Notably, HCLTech also maintains strategic partnerships with Dell Technologies (NYSE: Dell) and Intel (Nasdaq: INTC), two technology vendors that are well positioned to provide the necessary infrastructure to a GenAI adoption wave. Overall, HCLTech’s sobriety around GenAI struck TBR as refreshingly honest. In a setting conducive to blue-sky ideas and bleeding-edge technology musings, HCLTech’s Cloud Native Lab leaders kept the discussion grounded.
 
In a TBR blog, we discussed how GenAI will likely affect IT services vendors like HCLTech: “When looking at the IT services and professional services space, TBR considers two GenAI tracks: What opportunities will vendors seize for generating new revenues, and what changes will GenAI force on how vendors operate? Currently, the first track is pretty straightforward: Fear, uncertainty and doubt around GenAI — fueled by massive hype — create consulting opportunities, particularly for vendors with established governance, risk and compliance offerings.
 
Every vendor has core artificial intelligence, data orchestration, analytics and cloud capabilities, so no vendor can credibly separate itself from the pack with those tools alone. … On the second track, GenAI could be highly disruptive, especially around managed services, to include changes to the staffing pyramid, as less experienced employees either shift to higher-value tasks or leave.”
 
Reflecting on the GenAI discussion with Flower and De Vos, TBR believes HCLTech could begin to separate itself from IT services peers by emphasizing a grounded practicality mindset and a focus on bringing real solutions to scale, even when discussing the potential disruptions of GenAI.

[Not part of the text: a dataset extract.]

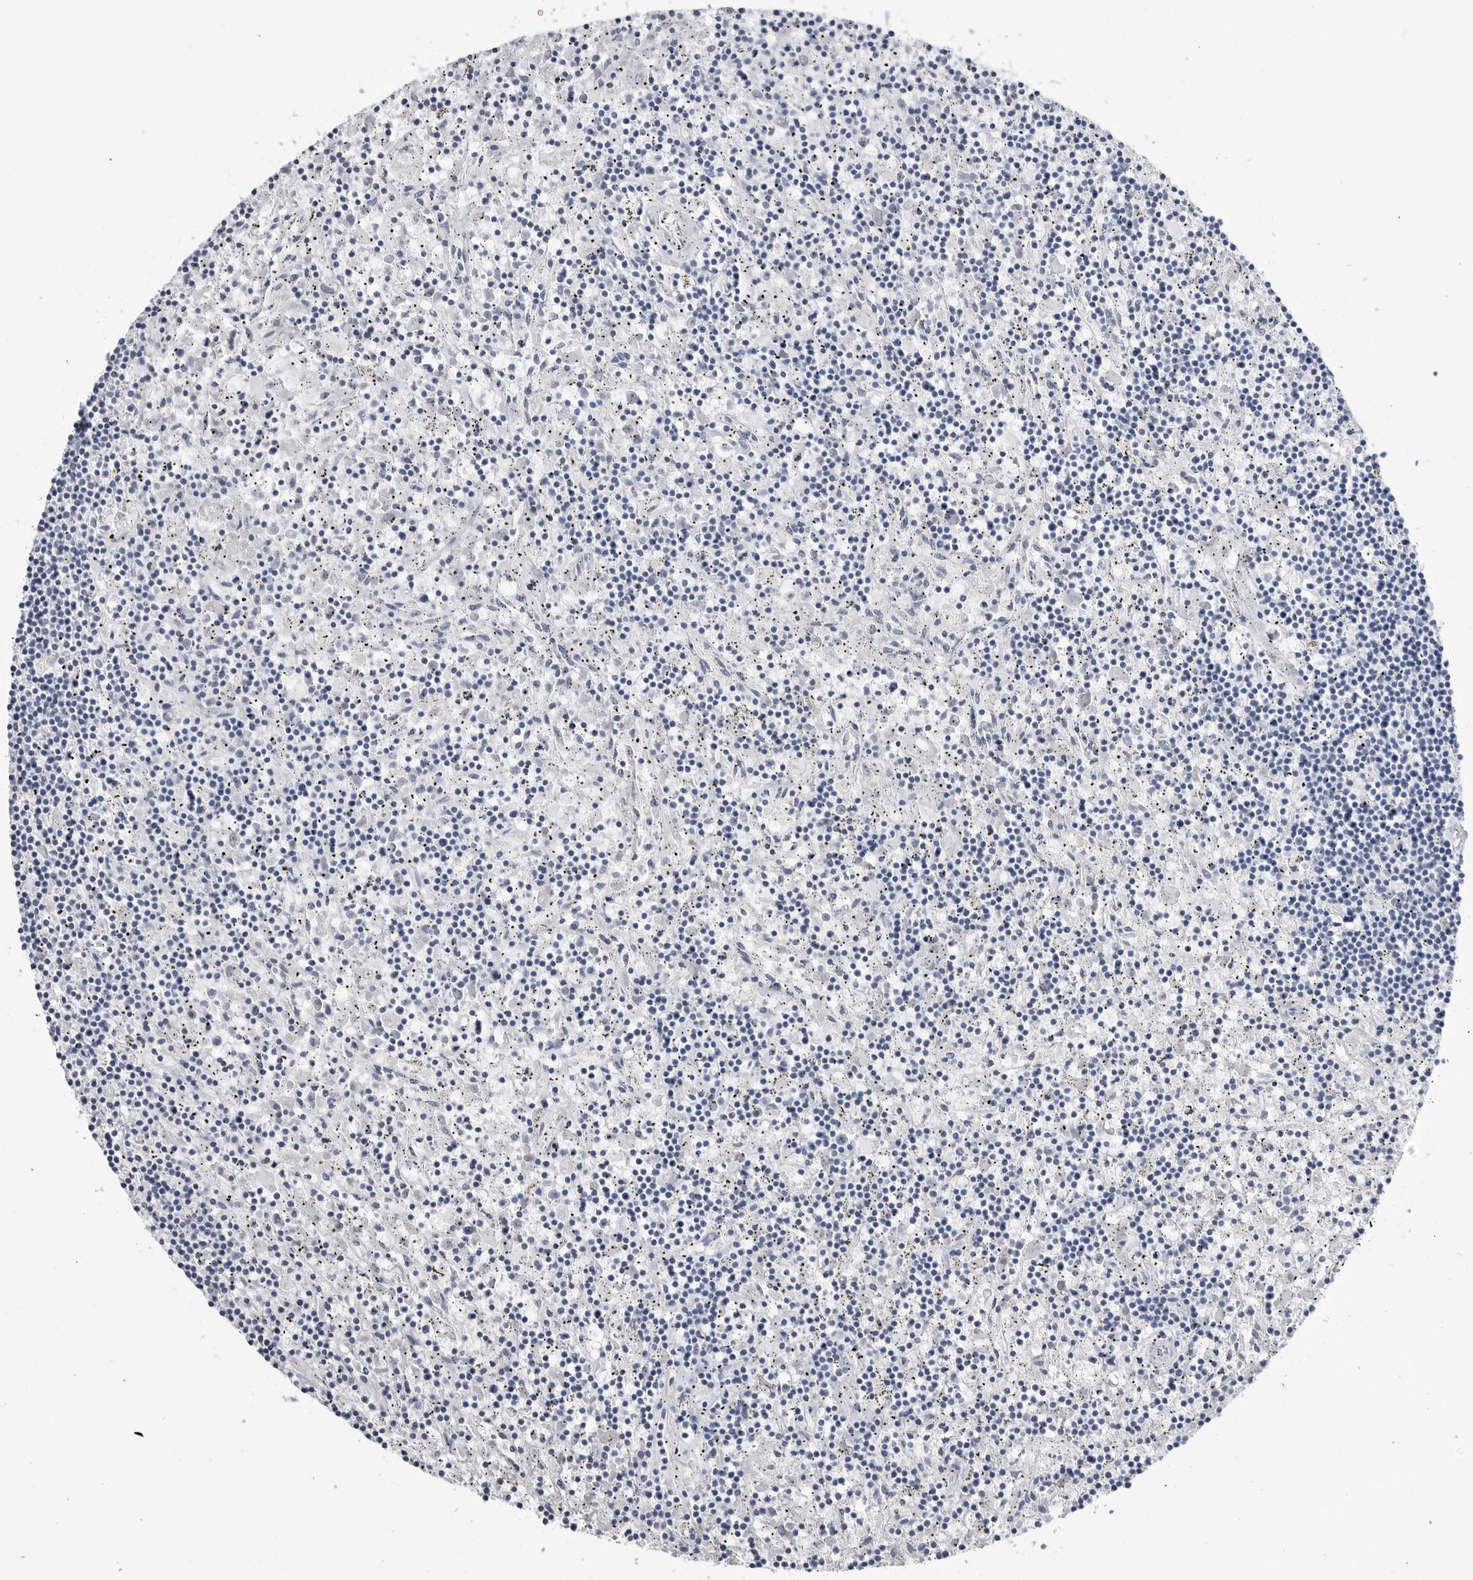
{"staining": {"intensity": "negative", "quantity": "none", "location": "none"}, "tissue": "lymphoma", "cell_type": "Tumor cells", "image_type": "cancer", "snomed": [{"axis": "morphology", "description": "Malignant lymphoma, non-Hodgkin's type, Low grade"}, {"axis": "topography", "description": "Spleen"}], "caption": "Immunohistochemical staining of human low-grade malignant lymphoma, non-Hodgkin's type shows no significant expression in tumor cells. (Stains: DAB (3,3'-diaminobenzidine) IHC with hematoxylin counter stain, Microscopy: brightfield microscopy at high magnification).", "gene": "PGA3", "patient": {"sex": "male", "age": 76}}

Being Productive in a Time of Chaos and Uncertainty

Grounded and concrete. Partnering smartly and focused on what can possibly scale within clients’ existing or near-term environment. In TBR’s view, HCLTech’s Cloud Native Labs have positioned themselves well for what will likely be an exceptionally turbulent time in the cloud and IT services space. HCLTech effectively uses the Cloud Native Labs as a platform to showcase its plethora of products from the HCLSoftware division and helps clients integrate the same into the overall solution architecture.
 
Clients’ dissatisfaction with costs and unbridled enthusiasm for GenAI will create unrealistic expectations. Competitive pressures around IT services and hyperscalers’ need to find growth will challenge pricing and engagement models. HCLTech has a reliable, proven, highly functioning cloud lab ecosystem that should be a safe space for clients, technology partners and HCLTech professionals to productively manage through the coming craziness.
 
TBR will highlight HCLTech’s Cloud Native Labs in the next Innovation and Transformation Centers Market Landscape and continue to cover the company in quarterly reports, TBR’s IT Services Benchmark, and in 2024 in TBR’s Cloud Ecosystems Market Landscape.